Created by Presidential order in 1962, the U.S. Navy SEAL (SEa-Air-Land) Teams are today among the foremost elite special-operations forces in the world. During the war in Vietnam there were two Teams, SEAL One and SEAL Two, each composed of a number of fourteen-man platoons, the basic SEAL operational element.
During the 1980s, the Reagan Administration recognized that the changing face of modern warfare demanded a greater emphasis on special forces and covert operations, and the Teams were expanded accordingly. By 1990, the number of Teams had grown to seven. SEAL Teams One, Three, and Five were headquartered at Coronado, California, under the auspices of Naval Special Warfare Group One, for deployment to the Pacific and the Far East. SEAL Teams Two, Four, and Eight were located at Little Creek, Virginia, under NAVSPECWARGRU-Two for deployment to the Caribbean, the Mediterranean, and the Middle East. SEAL Six, commissioned in November 1980 as the Navy's covert anti-terrorist unit, was listed under NAVSPECWARGRU-Two for administrative purposes only; in practice it answered directly to the U.S. Special Operations Command — which includes the Army's Delta Force and the Air Force's First and Seventh Special Operations Squadrons — and to the Joint Chiefs of Staff.
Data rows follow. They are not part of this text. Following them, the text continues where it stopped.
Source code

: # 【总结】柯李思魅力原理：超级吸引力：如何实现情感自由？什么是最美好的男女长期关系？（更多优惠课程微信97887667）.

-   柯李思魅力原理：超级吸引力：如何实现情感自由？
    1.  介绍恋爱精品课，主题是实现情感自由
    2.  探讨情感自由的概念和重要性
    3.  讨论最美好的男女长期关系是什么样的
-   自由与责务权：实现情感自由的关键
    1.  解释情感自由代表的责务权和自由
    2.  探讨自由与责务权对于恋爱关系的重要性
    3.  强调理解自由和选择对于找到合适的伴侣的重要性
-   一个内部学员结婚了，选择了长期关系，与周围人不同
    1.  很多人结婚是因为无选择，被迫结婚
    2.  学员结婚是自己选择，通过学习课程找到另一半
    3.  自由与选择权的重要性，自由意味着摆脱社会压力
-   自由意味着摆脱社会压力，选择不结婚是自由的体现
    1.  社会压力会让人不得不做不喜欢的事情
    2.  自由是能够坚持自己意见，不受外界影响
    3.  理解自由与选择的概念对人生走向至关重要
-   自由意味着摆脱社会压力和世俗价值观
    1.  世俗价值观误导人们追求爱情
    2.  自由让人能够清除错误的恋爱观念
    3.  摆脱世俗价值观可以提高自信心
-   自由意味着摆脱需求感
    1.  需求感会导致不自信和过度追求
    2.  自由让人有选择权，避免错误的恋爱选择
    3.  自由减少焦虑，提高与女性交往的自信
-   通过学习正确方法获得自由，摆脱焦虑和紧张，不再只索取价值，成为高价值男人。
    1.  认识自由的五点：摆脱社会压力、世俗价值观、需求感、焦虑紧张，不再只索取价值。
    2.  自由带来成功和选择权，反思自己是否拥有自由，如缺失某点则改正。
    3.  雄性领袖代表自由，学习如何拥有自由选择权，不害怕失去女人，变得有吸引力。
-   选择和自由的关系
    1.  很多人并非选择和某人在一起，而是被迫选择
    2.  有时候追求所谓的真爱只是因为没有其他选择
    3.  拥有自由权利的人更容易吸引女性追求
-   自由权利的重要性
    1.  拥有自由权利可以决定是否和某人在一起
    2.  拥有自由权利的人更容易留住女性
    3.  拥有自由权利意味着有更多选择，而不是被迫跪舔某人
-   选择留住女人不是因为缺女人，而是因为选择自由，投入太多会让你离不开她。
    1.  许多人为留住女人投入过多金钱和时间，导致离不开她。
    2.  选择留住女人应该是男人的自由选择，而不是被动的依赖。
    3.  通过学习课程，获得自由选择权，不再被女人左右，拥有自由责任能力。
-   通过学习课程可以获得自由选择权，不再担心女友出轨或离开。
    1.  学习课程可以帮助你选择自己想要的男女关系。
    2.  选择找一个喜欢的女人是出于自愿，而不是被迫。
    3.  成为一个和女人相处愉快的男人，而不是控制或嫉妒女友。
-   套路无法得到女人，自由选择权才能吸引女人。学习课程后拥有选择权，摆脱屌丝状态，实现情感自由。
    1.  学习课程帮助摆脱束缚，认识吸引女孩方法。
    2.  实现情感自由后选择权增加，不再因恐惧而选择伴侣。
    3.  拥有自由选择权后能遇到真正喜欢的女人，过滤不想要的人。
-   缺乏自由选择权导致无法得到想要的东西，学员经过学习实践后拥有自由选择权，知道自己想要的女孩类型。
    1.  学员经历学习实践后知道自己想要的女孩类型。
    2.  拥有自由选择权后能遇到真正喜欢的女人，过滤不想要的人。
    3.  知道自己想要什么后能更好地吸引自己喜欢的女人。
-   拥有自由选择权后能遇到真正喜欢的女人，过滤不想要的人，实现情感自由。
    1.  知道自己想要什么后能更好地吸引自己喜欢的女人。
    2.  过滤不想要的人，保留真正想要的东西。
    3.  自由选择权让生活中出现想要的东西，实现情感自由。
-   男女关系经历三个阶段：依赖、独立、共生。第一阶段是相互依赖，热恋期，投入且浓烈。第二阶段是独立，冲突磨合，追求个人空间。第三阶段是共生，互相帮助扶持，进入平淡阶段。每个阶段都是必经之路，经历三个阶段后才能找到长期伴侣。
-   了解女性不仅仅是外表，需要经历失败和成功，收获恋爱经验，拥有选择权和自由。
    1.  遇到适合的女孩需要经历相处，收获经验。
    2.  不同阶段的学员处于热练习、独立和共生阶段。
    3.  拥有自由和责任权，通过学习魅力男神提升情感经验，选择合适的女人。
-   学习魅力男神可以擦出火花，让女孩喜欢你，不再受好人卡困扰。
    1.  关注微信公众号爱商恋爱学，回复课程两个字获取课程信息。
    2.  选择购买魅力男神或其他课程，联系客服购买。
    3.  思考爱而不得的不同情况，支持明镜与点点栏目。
For reasons of both security and politics, the SEALs' TO undergoes periodic revision. As of this date and to the best of the author's knowledge, however, SEAL Team Seven is completely fictitious. It was the author's decision to employ a fictional unit in order to show as many of the missions and activities of modern SEALs as possible, including operations that in real life might have been undertaken by Group One, Group Two, or SEAL Six.